Love is the goal

Recently I have been throwing around a thought in my head about love. 

While reading To Love as God Loves the author, Roberta Bondi, says that the desert mothers and fathers of the Christian faith "believed, in spite of society's pressures, that love is the goal of the Christian life and humility is what it takes to bring us toward it."

This is a bit different to me than to think that love is something that we do upon being a Christian. To make love the goal is to take a different posture. Which leads me to the thought.

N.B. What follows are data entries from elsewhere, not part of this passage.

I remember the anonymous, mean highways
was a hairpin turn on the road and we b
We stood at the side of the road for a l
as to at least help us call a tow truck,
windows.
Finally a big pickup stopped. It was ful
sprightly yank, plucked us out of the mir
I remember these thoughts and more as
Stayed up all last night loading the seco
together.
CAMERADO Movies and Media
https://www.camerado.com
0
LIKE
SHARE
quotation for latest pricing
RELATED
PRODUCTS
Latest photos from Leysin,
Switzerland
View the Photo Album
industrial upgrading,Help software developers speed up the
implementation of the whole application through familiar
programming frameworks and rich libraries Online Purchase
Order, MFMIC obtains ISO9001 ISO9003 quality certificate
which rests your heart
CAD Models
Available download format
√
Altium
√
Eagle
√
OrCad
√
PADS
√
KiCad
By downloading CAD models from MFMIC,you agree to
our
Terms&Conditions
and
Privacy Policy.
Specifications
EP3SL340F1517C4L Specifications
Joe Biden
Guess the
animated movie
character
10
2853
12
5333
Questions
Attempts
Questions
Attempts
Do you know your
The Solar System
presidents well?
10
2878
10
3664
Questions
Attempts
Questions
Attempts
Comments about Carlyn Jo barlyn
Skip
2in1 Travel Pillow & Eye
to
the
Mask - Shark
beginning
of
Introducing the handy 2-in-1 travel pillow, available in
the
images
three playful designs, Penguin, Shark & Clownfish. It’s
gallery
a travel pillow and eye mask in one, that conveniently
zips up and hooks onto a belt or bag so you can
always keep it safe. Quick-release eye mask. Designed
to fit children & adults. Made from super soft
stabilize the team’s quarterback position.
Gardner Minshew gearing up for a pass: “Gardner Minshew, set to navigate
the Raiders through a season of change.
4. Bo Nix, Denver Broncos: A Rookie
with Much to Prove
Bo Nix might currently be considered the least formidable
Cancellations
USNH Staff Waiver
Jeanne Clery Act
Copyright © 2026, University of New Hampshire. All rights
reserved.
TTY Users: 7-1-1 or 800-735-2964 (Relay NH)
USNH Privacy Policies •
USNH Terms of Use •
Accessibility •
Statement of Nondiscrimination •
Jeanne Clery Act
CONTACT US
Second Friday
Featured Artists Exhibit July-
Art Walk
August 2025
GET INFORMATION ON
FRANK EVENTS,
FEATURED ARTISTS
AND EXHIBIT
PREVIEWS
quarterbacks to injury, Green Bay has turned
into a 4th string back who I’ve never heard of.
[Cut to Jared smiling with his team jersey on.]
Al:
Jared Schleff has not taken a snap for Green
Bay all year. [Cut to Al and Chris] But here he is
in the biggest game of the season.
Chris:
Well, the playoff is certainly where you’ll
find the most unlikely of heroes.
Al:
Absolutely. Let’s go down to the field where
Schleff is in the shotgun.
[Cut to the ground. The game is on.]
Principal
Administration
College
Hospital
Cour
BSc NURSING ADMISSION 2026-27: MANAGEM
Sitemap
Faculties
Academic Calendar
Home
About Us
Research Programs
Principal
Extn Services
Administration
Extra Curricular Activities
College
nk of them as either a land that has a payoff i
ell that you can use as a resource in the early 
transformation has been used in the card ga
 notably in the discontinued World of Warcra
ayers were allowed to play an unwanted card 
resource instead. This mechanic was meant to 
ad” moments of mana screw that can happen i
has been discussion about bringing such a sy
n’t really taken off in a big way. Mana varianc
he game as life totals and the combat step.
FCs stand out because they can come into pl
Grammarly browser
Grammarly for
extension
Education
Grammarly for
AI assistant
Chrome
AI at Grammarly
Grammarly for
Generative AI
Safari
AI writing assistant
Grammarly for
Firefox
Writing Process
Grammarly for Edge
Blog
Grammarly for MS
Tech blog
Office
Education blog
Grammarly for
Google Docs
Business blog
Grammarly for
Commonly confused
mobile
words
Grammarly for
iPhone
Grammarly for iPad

Love is like a soccer game. Everyone on the team knows the goal is to kick the ball in the back of the net. However, not every player at every moment can achieve this goal. Some people are too far away from the net to do this. Some people have too many opponents in the way. Some people just do not have the ball. And so everyone on the team moves to support the rest of the team to reach the goal. You may have the ball but cannot kick it into the net and achieve the goal, but the next best thing you can do is pass the ball to the right. And you know what, no one is angry with you that you did not score, because everyone on the team knows what the goal is, not everyone can achieve it all of the time.

Likewise with love. You and I cannot achieve loving as God loves all of the time. But we can position ourselves to help move toward the goal. We can work toward reaching the goal of loving as God loves even if we cannot reach it all the time. (We might call this the Way of Salvation or moving on toward perfection). 

Why does this matter? For those of us who cannot love the shooters of New Town - we are not in a position to reach the goal of loving as God loves. And so instead of writing off these shooters or saying, "I cannot ever forgive or love them" I reach toward the goal to love as God loves.

Christians do not magically learn how to love as God loves when we become Christian, rather we understand that loving as God loves is a goal that we are working toward our whole lives.